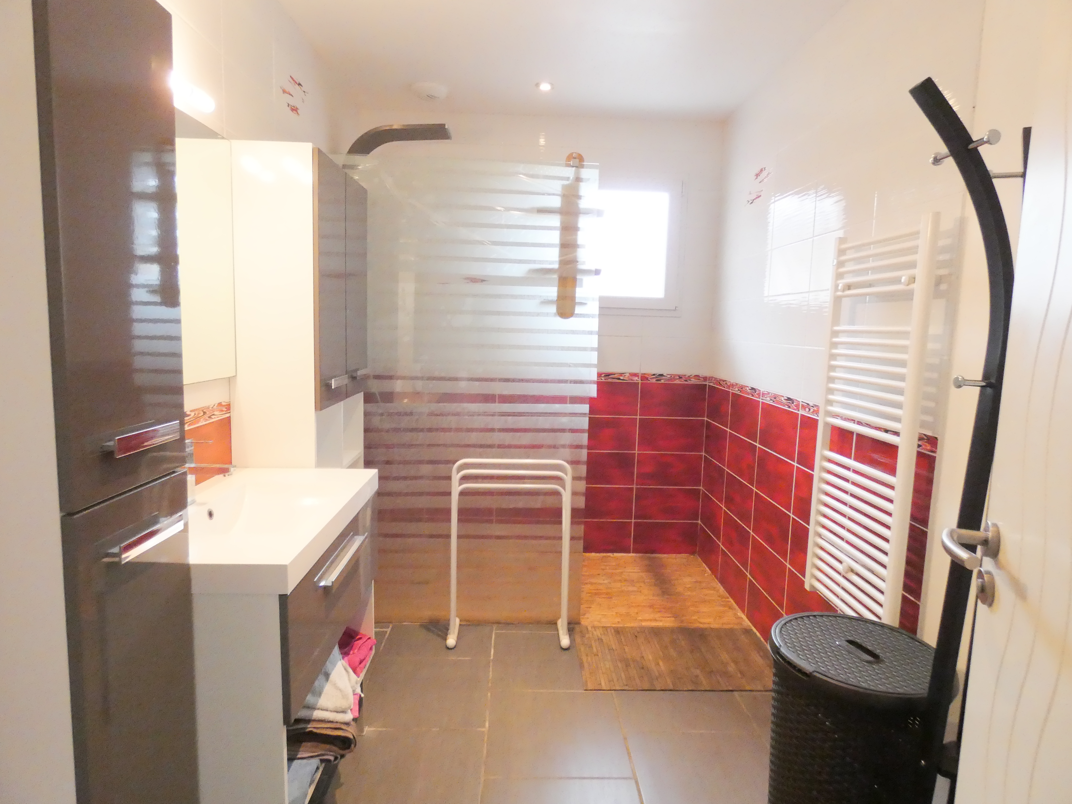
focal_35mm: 20
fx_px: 619
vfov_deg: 66.0
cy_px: 402
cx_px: 536
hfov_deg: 81.7
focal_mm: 3.6
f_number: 2.8
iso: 400
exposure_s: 1/60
——
▸ What the task asks: If an entry contains an image, skip the image and return the rest of the listing unchanged.

▸ Answer section:
focal_35mm: 20
fx_px: 619
vfov_deg: 66.0
cy_px: 402
cx_px: 536
hfov_deg: 81.7
focal_mm: 3.6
f_number: 2.8
iso: 400
exposure_s: 1/60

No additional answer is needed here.